Hotdesking can also promote better interaction between staff when in the office. Instead of occupying the same desk in the same spot, staff can move around a department or building, creating new working relationships and sparking idea.


Improved health monitoring

A critical area needing the attention of HR managers is how staff will be monitored to ensure they are exhibiting no signs of illness, and one important component will be undertaking temperature checks as people arrive at the office.


While manual processes work well for small groups of people, a different approach is required when larger numbers need to enter an office in a relatively short space of time. One option is to deploy sophisticated thermal imaging cameras that can measure people’s temperatures as they walk past. Sometimes seen in airports, this technology is likely to become standard for many offices.


An associated challenge, however, is where such cameras should be placed. In large office towers shared by multiple companies, the logical location would be to position them in the main foyer so all people entering can be scanned. However, this poses questions about who should pay for the service and who takes responsibility for its proper operation. HR managers will need to discuss theses issues with building management teams to ensure an appropriate and effective solution can be found.

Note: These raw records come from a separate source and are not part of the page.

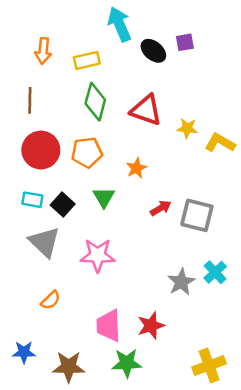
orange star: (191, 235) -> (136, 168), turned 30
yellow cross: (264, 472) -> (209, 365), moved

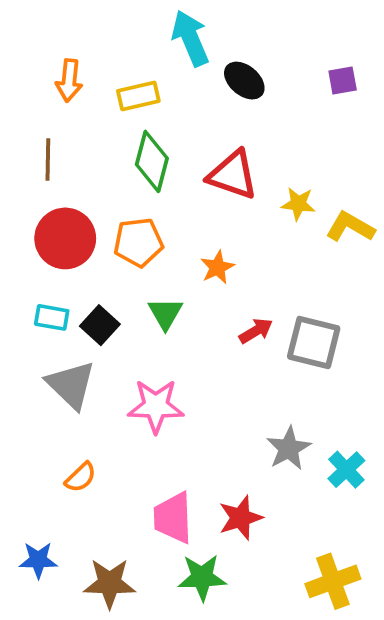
purple square: (185, 42) -> (343, 81), moved
cyan cross: (215, 272) -> (346, 470), moved

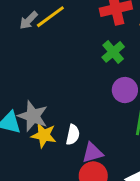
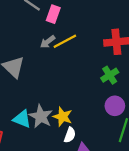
yellow star: (44, 135) -> (63, 117), moved

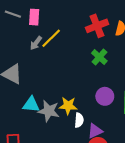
purple circle: (115, 106) -> (105, 96), moved
cyan triangle: (22, 119) -> (31, 104), moved

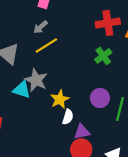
yellow line: (51, 38) -> (46, 45), moved
yellow star: (68, 106) -> (60, 99), turned 30
gray star: (49, 111) -> (36, 80), moved

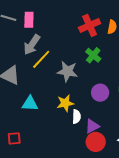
gray arrow: (40, 27) -> (32, 45), size x1.5
gray star: (36, 80) -> (67, 71), moved
yellow star: (60, 99) -> (65, 103), turned 30

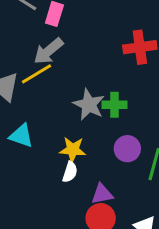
green cross: (93, 55) -> (115, 105), moved, turned 35
yellow line: (41, 59) -> (36, 74), moved
white semicircle: (77, 117) -> (70, 172), moved

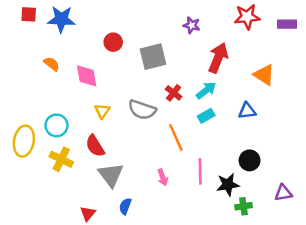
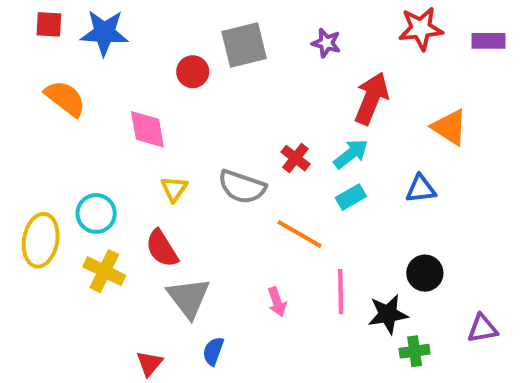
gray square: (153, 57) -> (244, 45), moved
orange semicircle: (52, 64) -> (65, 98), moved, size x1.5
orange line: (176, 137) -> (300, 234), turned -36

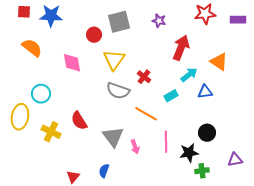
cyan arrow: (351, 154) -> (189, 75), moved
yellow triangle: (174, 189) -> (114, 60), moved, size x1.6
cyan circle: (96, 213) -> (41, 94), moved
gray triangle: (189, 298) -> (113, 137), moved

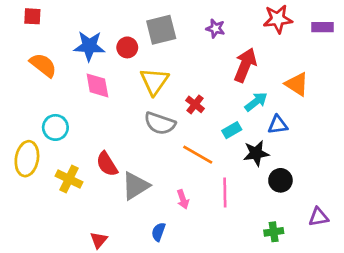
blue star: (51, 16) -> (89, 46), moved
gray triangle: (113, 137) -> (135, 186), moved, turned 35
black star: (189, 153) -> (256, 153), moved
blue semicircle: (104, 171) -> (158, 232), moved

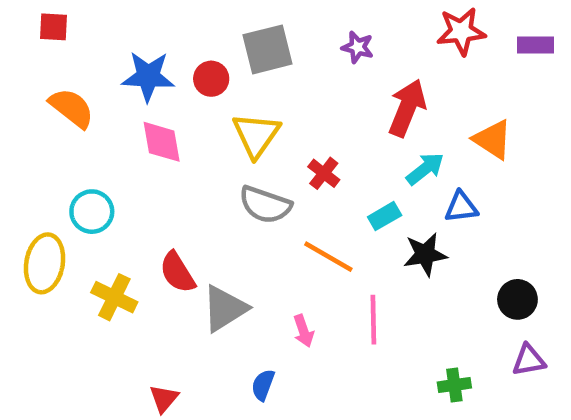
black circle: (280, 180) -> (517, 299), moved

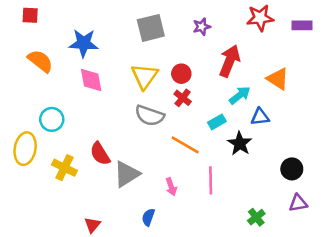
purple star: (358, 47) -> (202, 27), turned -30
red circle: (211, 79) -> (181, 74), moved
black star: (425, 254) -> (240, 144), turned -30
green cross: (454, 385) -> (256, 217), turned -30

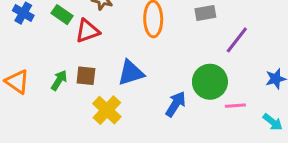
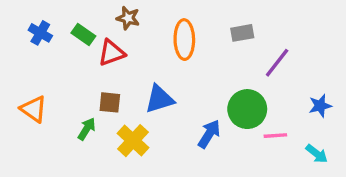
green arrow: (59, 80) -> (87, 129), moved

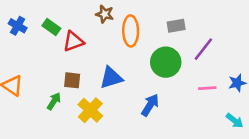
brown star: (128, 18) -> (105, 14), moved
green circle: (247, 109) -> (166, 62), moved
pink line: (275, 136) -> (207, 88), moved

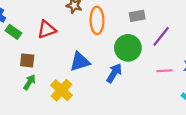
green rectangle: (51, 27) -> (13, 32), moved
brown square: (72, 80) -> (27, 60), moved
blue arrow: (150, 105) -> (114, 73), moved

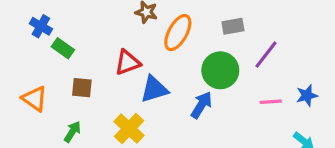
orange ellipse: (97, 20) -> (178, 33), turned 30
red triangle: (47, 30) -> (127, 62), moved
green arrow: (29, 82) -> (72, 132), moved

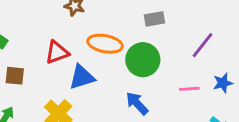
orange ellipse: (178, 33) -> (105, 44), moved, turned 72
purple line: (266, 55) -> (202, 45), moved
blue arrow: (201, 105) -> (137, 103), moved, turned -75

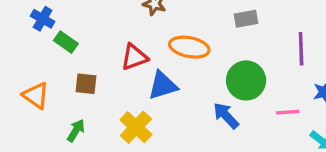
purple line: (202, 45) -> (301, 49), turned -40
green circle: (143, 60) -> (246, 80), moved
pink line: (189, 89) -> (288, 112), moved

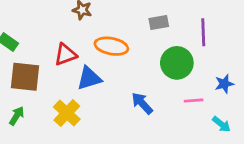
purple line: (301, 49) -> (203, 32), moved
green circle: (246, 80) -> (177, 63), moved
brown square: (86, 84) -> (25, 77), size x1.6

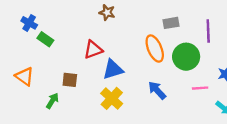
orange ellipse: (111, 46) -> (155, 49), moved, turned 56
brown square: (25, 77) -> (70, 80), moved, size x0.6
yellow cross: (67, 113) -> (112, 98), moved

The rise of the robot worker

Another way in which technology could be put to use in offices is through the introduction of robots. Equipped with a camera and microphone, they can be remotely operated by a staff member who is working from home or another location.


The robots can move around an office while the operating staff member can see and interact with their colleagues. The concept takes video conferencing to the next level and allows remote staff to maintain feelings of being physically connected to their workplace.


Workplaces are clearly going to take a long time to recover from the current pandemic. And, when activity does increase, things are going to be very different.


It’s important that HR managers take time now to understand the options they have available for changing workplaces and the steps that will be needed to keep staff safe and secure in a post-COVID world.